I am not saying it will be an easier path. It does not seem to be used by too many people. But it has a possibility to provide more value. E.g. give higher weight to the method names where they defined as opposed to where they are called.
I guess this depends on what you invisage by "searching source".
I like that idea @arafalov -- that would give us a nice initial tokenization, and the deep metadata (class name, method name, a class being subclassed, etc.) could enable awesome faceting / fielded search e.g. search specifically for classes matching the text, or, say only string literals, or, maybe exceptions being thrown.I love it!
We would probably do a bit more additional tokenizing, e.g. maybe split_on_underscores, or, SplitOnCamelCase, so search would match fragments inside these longish variable names.
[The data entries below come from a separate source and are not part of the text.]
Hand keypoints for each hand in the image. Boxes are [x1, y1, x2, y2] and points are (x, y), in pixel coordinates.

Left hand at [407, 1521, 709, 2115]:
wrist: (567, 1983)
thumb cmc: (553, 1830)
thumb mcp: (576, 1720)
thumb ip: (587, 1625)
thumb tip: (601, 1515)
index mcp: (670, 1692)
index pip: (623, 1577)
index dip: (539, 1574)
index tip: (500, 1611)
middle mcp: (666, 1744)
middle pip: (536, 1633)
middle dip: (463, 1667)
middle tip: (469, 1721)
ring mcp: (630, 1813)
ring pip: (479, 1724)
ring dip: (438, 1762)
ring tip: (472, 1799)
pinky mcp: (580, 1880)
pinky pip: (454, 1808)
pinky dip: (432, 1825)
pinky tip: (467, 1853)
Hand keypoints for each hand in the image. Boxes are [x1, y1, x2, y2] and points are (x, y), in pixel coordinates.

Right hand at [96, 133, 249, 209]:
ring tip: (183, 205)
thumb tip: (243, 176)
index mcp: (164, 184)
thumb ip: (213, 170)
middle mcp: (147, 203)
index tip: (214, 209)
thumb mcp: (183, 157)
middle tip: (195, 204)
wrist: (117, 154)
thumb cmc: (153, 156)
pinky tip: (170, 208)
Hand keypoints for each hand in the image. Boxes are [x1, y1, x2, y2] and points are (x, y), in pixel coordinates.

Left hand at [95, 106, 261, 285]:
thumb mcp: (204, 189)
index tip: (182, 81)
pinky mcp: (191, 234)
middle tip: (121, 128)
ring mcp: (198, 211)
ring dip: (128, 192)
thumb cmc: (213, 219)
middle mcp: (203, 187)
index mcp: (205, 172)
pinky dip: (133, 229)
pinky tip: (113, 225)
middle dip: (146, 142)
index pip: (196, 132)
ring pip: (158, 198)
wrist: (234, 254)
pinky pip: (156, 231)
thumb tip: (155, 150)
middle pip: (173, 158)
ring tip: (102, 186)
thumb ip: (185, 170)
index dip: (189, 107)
Or so synonyms could apply.
And we'd apply some of this to the query text too...
Looks like the com.sun.source.tree
package has all the juicy stuff.
I currently work at Sourcegraph on code search and would be happy to collaborate on this! For reference we use Zoekt (https://github.com/sourcegraph/zoekt), the leading open source code search engine that originally powered Google's internal code search. There are lots of nice ideas there like ngram indexing, symbol identification and boosting, and more.
If you want to go the tokenization route, we've had good luck with tree-sitter, which is a fast parser that works for most major languages. It's used all over the place, for example at GitHub for syntax highlighting and source code navigation.
@stefanvodita has a cool suggestion on the Lucene dev list thread announcing githubsearch:
Maybe we could index Lucene's source code too? How fun it'd be to search Lucene's own source code using Lucene!
GitHub recently migrated away from Elasticsearch to their own Rust-based search engine ... perhaps, if that is open source too, we could poach some ideas. Specifically the programming language tokenization would be a fun problem to tackle. It looks like GitHub's search uses ngrams for this.